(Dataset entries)

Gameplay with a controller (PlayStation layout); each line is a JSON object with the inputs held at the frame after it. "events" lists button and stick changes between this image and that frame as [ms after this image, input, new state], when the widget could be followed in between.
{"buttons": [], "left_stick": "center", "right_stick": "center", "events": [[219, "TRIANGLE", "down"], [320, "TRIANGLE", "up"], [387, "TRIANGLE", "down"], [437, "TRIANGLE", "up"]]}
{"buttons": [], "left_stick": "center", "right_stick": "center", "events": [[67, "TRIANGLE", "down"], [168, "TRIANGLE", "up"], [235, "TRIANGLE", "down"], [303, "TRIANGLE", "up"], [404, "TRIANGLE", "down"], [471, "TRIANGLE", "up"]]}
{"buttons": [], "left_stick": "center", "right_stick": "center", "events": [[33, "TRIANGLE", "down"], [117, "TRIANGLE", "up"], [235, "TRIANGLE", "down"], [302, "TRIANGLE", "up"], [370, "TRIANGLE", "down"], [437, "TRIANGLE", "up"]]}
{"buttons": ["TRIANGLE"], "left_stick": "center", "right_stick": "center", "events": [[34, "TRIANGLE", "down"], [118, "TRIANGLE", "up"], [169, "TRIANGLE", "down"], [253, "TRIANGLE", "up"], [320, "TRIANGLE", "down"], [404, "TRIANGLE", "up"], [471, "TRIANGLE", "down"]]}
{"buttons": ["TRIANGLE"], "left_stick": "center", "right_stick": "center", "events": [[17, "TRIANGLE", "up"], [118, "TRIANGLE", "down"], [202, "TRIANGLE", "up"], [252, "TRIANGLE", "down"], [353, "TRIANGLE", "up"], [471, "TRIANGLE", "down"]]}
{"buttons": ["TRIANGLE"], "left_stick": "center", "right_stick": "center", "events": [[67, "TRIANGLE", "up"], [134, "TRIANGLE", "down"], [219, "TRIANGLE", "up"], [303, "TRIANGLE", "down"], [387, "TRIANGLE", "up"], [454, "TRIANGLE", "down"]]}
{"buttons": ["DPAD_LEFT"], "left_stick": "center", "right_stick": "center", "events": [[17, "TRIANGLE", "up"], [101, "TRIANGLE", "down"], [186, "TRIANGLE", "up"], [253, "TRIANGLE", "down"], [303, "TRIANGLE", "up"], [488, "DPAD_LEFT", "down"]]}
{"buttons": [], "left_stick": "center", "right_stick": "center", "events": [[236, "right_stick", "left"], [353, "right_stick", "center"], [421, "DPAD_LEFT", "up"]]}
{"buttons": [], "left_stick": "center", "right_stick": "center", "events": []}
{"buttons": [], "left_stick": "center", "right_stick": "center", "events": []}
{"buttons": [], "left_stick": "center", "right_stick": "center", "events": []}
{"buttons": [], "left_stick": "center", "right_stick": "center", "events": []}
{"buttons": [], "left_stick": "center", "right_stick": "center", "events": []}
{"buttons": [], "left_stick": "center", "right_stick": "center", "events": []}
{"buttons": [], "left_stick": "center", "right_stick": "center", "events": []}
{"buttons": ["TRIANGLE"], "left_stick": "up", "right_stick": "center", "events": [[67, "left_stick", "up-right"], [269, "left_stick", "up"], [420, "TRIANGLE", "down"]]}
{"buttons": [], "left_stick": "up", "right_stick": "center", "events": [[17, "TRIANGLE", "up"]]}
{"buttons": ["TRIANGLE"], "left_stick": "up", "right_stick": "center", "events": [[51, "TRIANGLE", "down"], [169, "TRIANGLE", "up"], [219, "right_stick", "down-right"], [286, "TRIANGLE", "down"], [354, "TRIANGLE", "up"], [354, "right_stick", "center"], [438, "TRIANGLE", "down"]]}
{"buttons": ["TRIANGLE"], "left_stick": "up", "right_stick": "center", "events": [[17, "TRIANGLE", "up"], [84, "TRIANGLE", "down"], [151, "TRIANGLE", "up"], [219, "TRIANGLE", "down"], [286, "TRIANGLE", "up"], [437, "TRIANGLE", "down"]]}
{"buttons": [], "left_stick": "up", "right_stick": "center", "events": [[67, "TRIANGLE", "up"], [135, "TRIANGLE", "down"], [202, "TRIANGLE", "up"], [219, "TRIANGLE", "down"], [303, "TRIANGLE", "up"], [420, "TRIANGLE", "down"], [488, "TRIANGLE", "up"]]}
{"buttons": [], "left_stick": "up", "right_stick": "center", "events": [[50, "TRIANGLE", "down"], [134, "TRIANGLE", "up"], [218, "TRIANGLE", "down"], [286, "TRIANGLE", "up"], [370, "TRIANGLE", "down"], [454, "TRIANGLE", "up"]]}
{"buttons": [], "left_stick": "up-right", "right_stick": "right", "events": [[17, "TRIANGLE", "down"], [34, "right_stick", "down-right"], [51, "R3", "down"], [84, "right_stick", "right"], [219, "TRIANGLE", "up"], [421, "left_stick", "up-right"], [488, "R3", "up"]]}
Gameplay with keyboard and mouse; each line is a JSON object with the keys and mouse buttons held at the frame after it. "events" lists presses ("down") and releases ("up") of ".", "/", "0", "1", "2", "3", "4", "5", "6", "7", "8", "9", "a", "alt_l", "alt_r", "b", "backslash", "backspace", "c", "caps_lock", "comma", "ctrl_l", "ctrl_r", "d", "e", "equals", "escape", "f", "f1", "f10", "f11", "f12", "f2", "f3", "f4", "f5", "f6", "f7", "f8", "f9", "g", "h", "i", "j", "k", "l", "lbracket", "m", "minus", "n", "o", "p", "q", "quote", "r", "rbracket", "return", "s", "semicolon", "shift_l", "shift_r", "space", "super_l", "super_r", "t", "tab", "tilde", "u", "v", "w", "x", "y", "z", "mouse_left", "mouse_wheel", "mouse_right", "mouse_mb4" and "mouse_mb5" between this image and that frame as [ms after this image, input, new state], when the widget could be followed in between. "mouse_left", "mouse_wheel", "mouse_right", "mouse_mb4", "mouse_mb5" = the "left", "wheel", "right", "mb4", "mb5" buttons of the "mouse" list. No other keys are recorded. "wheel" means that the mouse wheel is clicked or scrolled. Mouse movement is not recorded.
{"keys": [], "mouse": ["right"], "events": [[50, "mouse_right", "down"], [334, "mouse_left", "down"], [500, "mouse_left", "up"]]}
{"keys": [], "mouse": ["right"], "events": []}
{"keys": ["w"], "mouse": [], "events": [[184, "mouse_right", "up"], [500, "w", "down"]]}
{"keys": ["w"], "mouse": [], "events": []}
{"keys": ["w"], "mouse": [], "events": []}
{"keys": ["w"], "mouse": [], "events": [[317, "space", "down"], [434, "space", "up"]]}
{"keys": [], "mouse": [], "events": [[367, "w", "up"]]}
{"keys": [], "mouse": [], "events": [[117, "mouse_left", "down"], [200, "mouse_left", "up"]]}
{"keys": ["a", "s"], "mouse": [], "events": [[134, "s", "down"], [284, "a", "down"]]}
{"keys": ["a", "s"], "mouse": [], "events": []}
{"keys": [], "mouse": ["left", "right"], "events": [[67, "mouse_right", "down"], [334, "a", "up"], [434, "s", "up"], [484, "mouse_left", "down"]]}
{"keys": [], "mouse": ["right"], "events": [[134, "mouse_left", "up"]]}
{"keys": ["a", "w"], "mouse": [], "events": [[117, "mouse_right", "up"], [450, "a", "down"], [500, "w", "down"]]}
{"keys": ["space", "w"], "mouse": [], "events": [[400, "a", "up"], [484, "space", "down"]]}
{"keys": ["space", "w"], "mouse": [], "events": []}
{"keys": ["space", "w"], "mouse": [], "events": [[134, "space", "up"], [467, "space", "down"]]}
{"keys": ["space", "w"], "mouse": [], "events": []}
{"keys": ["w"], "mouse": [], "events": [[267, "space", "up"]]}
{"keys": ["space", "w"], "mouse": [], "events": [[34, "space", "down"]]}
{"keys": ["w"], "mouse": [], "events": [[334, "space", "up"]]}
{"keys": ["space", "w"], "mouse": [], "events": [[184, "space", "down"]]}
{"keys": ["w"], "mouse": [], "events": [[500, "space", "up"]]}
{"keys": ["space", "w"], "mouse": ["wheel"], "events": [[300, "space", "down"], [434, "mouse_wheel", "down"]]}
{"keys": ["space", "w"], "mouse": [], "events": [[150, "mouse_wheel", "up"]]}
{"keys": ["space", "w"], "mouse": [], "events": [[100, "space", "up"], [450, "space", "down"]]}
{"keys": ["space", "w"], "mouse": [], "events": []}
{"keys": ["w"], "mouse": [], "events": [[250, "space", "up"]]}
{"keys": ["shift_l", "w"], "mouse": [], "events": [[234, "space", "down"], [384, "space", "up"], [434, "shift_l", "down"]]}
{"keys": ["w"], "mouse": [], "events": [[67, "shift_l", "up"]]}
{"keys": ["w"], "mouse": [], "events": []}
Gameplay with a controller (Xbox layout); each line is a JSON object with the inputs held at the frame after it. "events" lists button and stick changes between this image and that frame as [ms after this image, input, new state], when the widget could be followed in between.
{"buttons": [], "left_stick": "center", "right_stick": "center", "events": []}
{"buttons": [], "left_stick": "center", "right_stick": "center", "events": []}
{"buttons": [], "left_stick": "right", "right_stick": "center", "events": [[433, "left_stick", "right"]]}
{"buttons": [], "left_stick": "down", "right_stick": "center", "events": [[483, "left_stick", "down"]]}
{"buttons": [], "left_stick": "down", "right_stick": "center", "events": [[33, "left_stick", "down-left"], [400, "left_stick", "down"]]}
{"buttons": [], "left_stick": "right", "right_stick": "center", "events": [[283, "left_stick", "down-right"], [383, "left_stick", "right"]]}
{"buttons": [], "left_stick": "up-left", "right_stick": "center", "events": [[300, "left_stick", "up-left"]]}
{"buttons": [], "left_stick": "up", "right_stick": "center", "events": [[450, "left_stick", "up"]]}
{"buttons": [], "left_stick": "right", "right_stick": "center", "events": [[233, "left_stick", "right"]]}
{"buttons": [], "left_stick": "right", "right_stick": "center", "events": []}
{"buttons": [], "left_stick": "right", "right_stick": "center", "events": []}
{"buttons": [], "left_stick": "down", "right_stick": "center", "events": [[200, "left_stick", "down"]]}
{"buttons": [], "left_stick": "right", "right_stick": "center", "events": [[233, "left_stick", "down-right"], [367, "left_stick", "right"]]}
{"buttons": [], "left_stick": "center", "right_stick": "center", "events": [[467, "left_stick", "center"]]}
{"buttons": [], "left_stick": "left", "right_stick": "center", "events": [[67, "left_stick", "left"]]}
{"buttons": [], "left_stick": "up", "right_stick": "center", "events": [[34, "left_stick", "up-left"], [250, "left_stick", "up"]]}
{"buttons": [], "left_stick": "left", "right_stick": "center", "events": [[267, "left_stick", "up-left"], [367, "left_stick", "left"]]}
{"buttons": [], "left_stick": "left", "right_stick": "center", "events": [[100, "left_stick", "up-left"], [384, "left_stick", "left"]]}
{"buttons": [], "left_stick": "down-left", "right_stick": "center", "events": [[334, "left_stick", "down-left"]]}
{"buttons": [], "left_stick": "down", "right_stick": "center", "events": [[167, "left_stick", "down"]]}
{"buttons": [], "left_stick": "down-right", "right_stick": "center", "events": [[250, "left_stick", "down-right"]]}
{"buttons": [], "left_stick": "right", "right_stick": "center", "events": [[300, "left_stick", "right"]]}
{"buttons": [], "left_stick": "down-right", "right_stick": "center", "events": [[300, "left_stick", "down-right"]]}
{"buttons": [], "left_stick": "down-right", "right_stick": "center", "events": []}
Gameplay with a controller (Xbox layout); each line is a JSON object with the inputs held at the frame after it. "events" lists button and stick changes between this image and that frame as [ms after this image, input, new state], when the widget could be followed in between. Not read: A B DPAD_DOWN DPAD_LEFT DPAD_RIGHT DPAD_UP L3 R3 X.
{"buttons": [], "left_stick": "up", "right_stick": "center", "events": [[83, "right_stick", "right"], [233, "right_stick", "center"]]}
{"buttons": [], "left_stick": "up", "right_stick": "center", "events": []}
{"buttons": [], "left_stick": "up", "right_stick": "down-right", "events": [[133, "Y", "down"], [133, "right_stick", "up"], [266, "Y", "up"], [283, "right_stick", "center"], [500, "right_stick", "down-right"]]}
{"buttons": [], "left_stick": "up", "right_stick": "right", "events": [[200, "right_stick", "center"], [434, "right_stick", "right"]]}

To do:
Which lines above hold the string "that"? Please copy all of them.

Solution:
Gameplay with a controller (PlayStation layout); each line is a JSON object with the inputs held at the frame after it. "events" lists button and stick changes between this image and that frame as [ms after this image, input, new state], when the widget could be followed in between.
Gameplay with keyboard and mouse; each line is a JSON object with the keys and mouse buttons held at the frame after it. "events" lists presses ("down") and releases ("up") of ".", "/", "0", "1", "2", "3", "4", "5", "6", "7", "8", "9", "a", "alt_l", "alt_r", "b", "backslash", "backspace", "c", "caps_lock", "comma", "ctrl_l", "ctrl_r", "d", "e", "equals", "escape", "f", "f1", "f10", "f11", "f12", "f2", "f3", "f4", "f5", "f6", "f7", "f8", "f9", "g", "h", "i", "j", "k", "l", "lbracket", "m", "minus", "n", "o", "p", "q", "quote", "r", "rbracket", "return", "s", "semicolon", "shift_l", "shift_r", "space", "super_l", "super_r", "t", "tab", "tilde", "u", "v", "w", "x", "y", "z", "mouse_left", "mouse_wheel", "mouse_right", "mouse_mb4" and "mouse_mb5" between this image and that frame as [ms after this image, input, new state], when the widget could be followed in between. "mouse_left", "mouse_wheel", "mouse_right", "mouse_mb4", "mouse_mb5" = the "left", "wheel", "right", "mb4", "mb5" buttons of the "mouse" list. No other keys are recorded. "wheel" means that the mouse wheel is clicked or scrolled. Mouse movement is not recorded.
Gameplay with a controller (Xbox layout); each line is a JSON object with the inputs held at the frame after it. "events" lists button and stick changes between this image and that frame as [ms after this image, input, new state], when the widget could be followed in between.
Gameplay with a controller (Xbox layout); each line is a JSON object with the inputs held at the frame after it. "events" lists button and stick changes between this image and that frame as [ms after this image, input, new state], when the widget could be followed in between. Not read: A B DPAD_DOWN DPAD_LEFT DPAD_RIGHT DPAD_UP L3 R3 X.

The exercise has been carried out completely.